Photo copyright 2014-2015 by Randall J. Ehle. All rights reserved.

“Give thanks to the Lord, for he is good, for his steadfast love endures forever.”

So begins Psalm 136…and then continues for twenty-six verses with the same refrain: “for his steadfast love endures forever.” This was never one of my favorite psalms. I always thought it was too choppy and repetitive, not flowing well in my prose-centered, Western mind. The only words that stood out to me were those repeated lines. Okay, I get it already. “The steadfast love of the Lord endures forever.” Next psalm. Or do I get it? I never took the time to analyze the psalm because it’s a song—emotional, not intellectual. Shouldn’t poems and songs simply float into our minds, their meanings gently wafting into our subconscious with hardly a notice from us? Or, as Archibald MacLeish penned, “A poem should not mean | But be” (Ars Poetica).

Only when I took the time to read between those obnoxious, repetitive lines in Psalm 136 did I notice what this psalm is doing. It is not merely a call to gratitude, though it is that. The first three verses and the last all begin with, “Give thanks to….” Give thanks to the Lord, the God of gods, the Lord of lords, the God of heaven. He is the object of our gratitude, the Source of all we have and are. He is above everything we worship or serve, like money and security and family and even health; yet He is at the same time a personal God with a personal name (Yahweh or YHWH, also written as LORD). Give thanks. A good and needed reminder. But there is more.

It is also not simply a mantra of God’s love, though it is most certainly that. His steadfast love endures forever. We Westerners—and certainly we Christians—are not accustomed to mantras. These repeated words used as aids in meditation stem from the Eastern religions of Hinduism and Buddhism; since we have lost the art (and meaning) of meditation, we run from anything that resembles it. (Don’t get me started on Christmas trees and Hallowe’en.) Yet repetition runs throughout Scripture and church history, and we do well to employ it in our communion with God.

Between the exhortation to gratitude and the mantra of God’s steadfast love, Psalm 136 simply tells a story: God’s story. Israel’s story. Our story. Each line is a reminder of who God is or what He has done: He made the sun, moon, and stars (verses 7-9); He rescued Israel from Egypt (10-16); He led them to victory in battle (17-20) and gave them a homeland (21-22); He remembers and watches over His people (23-25). And at every step of creation, salvation, destination—at the very core of who God is and what He does—is His steadfast love.

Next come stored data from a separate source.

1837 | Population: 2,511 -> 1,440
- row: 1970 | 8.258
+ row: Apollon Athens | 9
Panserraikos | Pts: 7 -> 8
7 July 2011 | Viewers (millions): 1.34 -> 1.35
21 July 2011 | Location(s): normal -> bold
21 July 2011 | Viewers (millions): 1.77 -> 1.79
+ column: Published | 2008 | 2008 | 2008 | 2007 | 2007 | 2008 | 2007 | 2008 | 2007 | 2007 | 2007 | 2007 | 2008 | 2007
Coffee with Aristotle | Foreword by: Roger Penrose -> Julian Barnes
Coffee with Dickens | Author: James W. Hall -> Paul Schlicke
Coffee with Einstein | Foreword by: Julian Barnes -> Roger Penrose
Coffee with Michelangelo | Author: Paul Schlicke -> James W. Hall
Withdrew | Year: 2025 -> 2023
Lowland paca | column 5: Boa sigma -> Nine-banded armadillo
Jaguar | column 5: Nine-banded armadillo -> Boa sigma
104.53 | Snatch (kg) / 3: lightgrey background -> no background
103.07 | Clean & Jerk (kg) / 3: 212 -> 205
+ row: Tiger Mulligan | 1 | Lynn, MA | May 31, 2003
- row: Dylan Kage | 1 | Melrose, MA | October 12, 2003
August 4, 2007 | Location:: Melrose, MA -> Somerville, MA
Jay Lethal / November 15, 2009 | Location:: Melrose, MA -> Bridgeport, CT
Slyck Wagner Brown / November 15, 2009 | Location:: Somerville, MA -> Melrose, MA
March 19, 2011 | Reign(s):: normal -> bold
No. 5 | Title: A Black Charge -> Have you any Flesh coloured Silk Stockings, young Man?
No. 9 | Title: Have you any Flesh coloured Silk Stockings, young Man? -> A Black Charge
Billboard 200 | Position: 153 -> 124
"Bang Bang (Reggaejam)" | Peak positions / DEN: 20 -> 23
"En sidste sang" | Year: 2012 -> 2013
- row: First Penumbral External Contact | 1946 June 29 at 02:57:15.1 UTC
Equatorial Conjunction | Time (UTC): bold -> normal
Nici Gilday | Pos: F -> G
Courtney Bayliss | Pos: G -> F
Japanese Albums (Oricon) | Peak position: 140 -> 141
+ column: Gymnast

It’s easy to breeze right through the Psalm and miss its depths and richness, to let the repeating words slip across the tongue without ever digesting them. But don’t. Instead, sit and soak in this Psalm as in a hot tub, basking in its truths and comforts, remembering God’s presence and activity…and His steadfast love. And someday—some quiet, rainy day with a cup of coffee by your side and a pen and journal in hand—write out your own story, then go back and insert this lines between each event:

“…for the steadfast love of the Lord endures forever.”